Managing environmental and social risk

In addition to increasing our focus and support for clean technologies and renewable energy, we also believe it is important that we continue to lend responsibly — managing risks, listening and learning, and lending and investing to help our communities, customers, and countries meet our energy and economic needs.

Recognizing the environmental, social, and human rights issues associated with energy exploration, production, and transportation starts with understanding and managing risk. Our Environmental and Social Risk Management policies (PDF), which supplement our traditional due diligence practices, detail our approach to managing risk in sectors such as the oil and gas industry, and allow us to evaluate our customers’ commitment, capacity, and track record to operate in an environmentally and socially responsible manner.

Our ESRM policy applies to all subsectors within the oil and gas industry, including oil sands, offshore and hydraulic fracking. We continually review and update our ESRM due-diligence requirements as our understanding of complex environmental and social issues evolves and as business practices change. We also adhere to the Equator Principles — an international framework for independently evaluating the environmental and social risk management practices for project finance-related activities.

Respect for Indigenous Peoples

Recognizing the potential social and environmental risks that pipeline and other infrastructure projects can pose to American Indian/Alaska Native communities, we developed an Indigenous Peoples Statement in consultation with tribal leaders, stakeholders, and their representatives. The statement guides our decision-making for future projects in which proceeds from Wells Fargo financing could impact indigenous communities.

Our Indigenous Peoples Statement requires that for any project financing transaction, our customer must demonstrate alignment with International Finance Corporation Performance Standard 7 on Indigenous Peoples — a framework of business principles that calls for free, prior, and informed consent. Our policy also requires additional due diligence in transactions in which our customer’s operations and activities may impact indigenous communities.

This is very important to us because we’ve been serving American Indian/Alaska Native governments and communities for more than 50 years. Today, we provide capital and financial services to more than 200 tribal entities in 27 states, including tribal community development projects. We have dedicated team members focused on serving these customers and communities with products, services, philanthropic support, and financial literacy programs designed to help individuals and tribal communities succeed financially.
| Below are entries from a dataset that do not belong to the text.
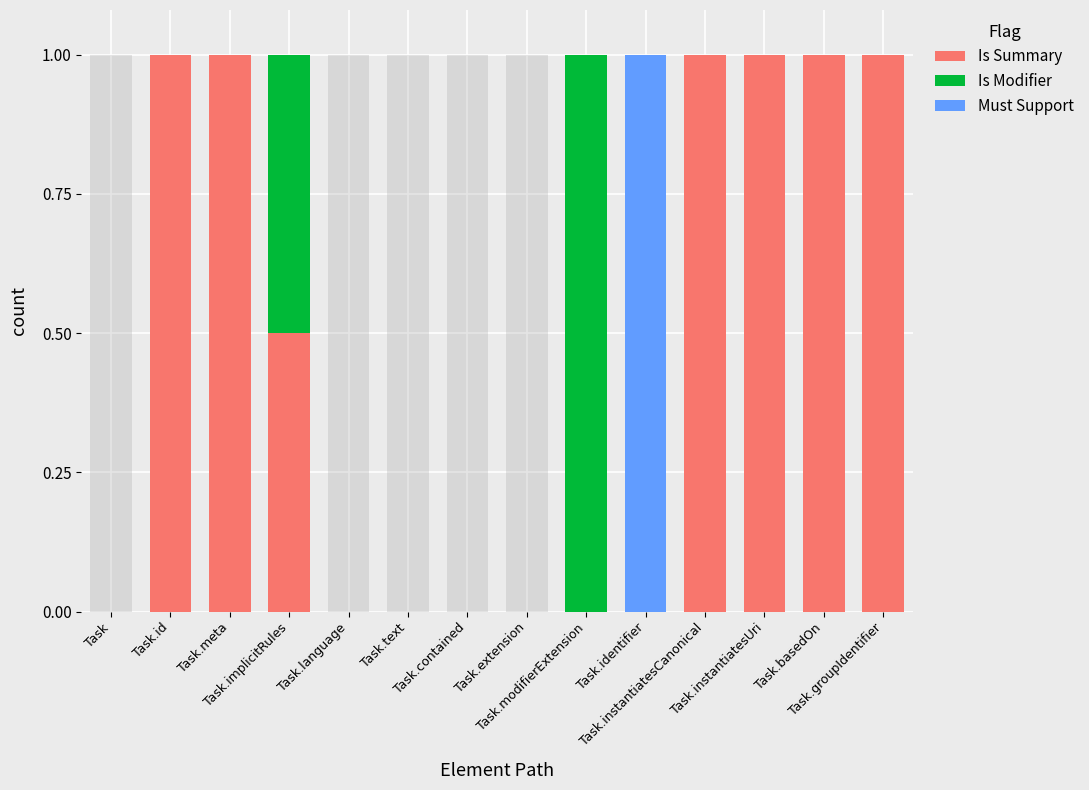

Rank the series by their maximum value, from highest to lowest.

Is Summary, Is Modifier, Must Support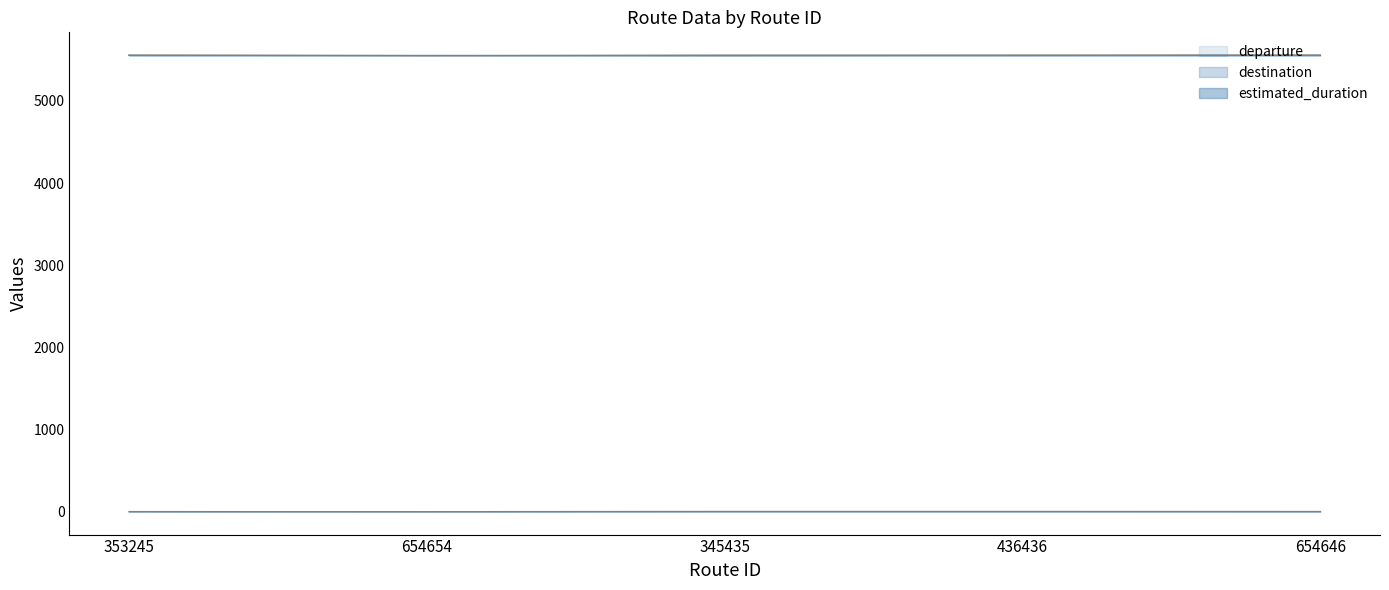

What is the value of the departure point at the 1st from the left?

5556.0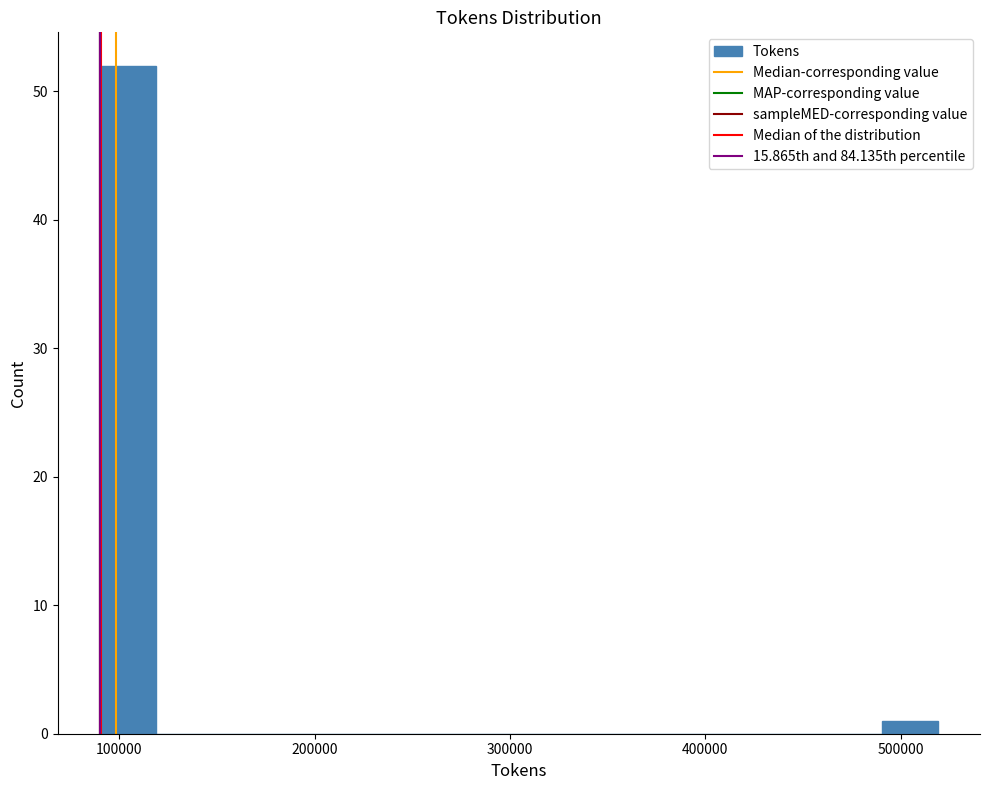

Around what value on the x-axis is the tallest bar? Give the approximate position of its centre, as read against the axis.

100000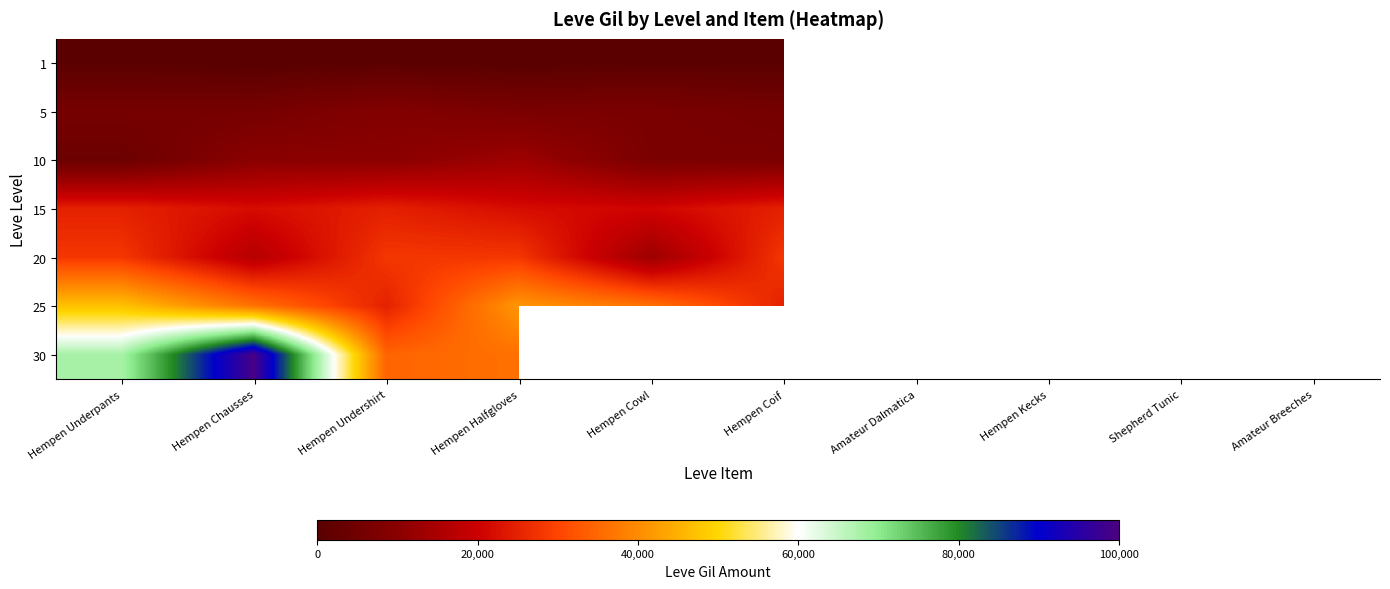

What is the spread (max minus min) of values at Hempen Underpants?

67040.0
And we recently announced a $50 million commitment to American Indian/Alaska Native communities to address their unique economic, social, and environmental needs.
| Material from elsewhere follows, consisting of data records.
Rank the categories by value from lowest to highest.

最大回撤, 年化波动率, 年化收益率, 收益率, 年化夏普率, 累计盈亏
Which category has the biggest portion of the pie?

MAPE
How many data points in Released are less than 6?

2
Companies like ours have a responsibility to respect human rights, and we will continue to do so as part of our due diligence processes.

Moving forward

In our view, the best way to continue to be a responsible lender is to provide financing that supports the current and future energy needs of all of our customers and communities. This responsibility includes a focused effort to ensure that Wells Fargo continues to be one of the largest lenders and investors in renewable and cleaner energy as we move together toward a lower-carbon future.